AIM OF THE TASK: At the line that includes "pinky tip: (1140, 957)", begin writing out the entries below exactly, and continue through the last line without adding anything.

PROVIDED RECORDS:
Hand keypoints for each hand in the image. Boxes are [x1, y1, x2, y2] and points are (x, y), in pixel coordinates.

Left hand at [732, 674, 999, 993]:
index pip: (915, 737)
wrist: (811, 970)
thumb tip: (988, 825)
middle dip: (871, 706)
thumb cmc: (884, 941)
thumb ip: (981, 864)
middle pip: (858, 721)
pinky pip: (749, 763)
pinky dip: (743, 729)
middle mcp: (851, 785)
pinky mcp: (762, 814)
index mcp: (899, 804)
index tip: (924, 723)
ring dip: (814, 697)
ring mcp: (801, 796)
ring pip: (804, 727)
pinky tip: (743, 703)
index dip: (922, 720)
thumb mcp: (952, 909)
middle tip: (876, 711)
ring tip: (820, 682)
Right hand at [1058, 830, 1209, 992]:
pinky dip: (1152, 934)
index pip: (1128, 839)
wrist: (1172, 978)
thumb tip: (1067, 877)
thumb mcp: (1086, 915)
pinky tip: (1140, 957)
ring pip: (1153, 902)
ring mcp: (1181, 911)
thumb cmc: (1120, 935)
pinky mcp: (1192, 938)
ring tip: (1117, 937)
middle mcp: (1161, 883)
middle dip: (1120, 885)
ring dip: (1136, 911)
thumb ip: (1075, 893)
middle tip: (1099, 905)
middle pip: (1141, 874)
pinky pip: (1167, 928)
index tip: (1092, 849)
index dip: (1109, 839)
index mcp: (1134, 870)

ANSWER TO THIS TASK:
pinky tip: (1140, 957)
ring pip: (1153, 902)
ring mcp: (1181, 911)
thumb cmc: (1120, 935)
pinky mcp: (1192, 938)
ring tip: (1117, 937)
middle mcp: (1161, 883)
middle dip: (1120, 885)
ring dip: (1136, 911)
thumb ip: (1075, 893)
middle tip: (1099, 905)
middle pip: (1141, 874)
pinky pip: (1167, 928)
index tip: (1092, 849)
index dip: (1109, 839)
index mcp: (1134, 870)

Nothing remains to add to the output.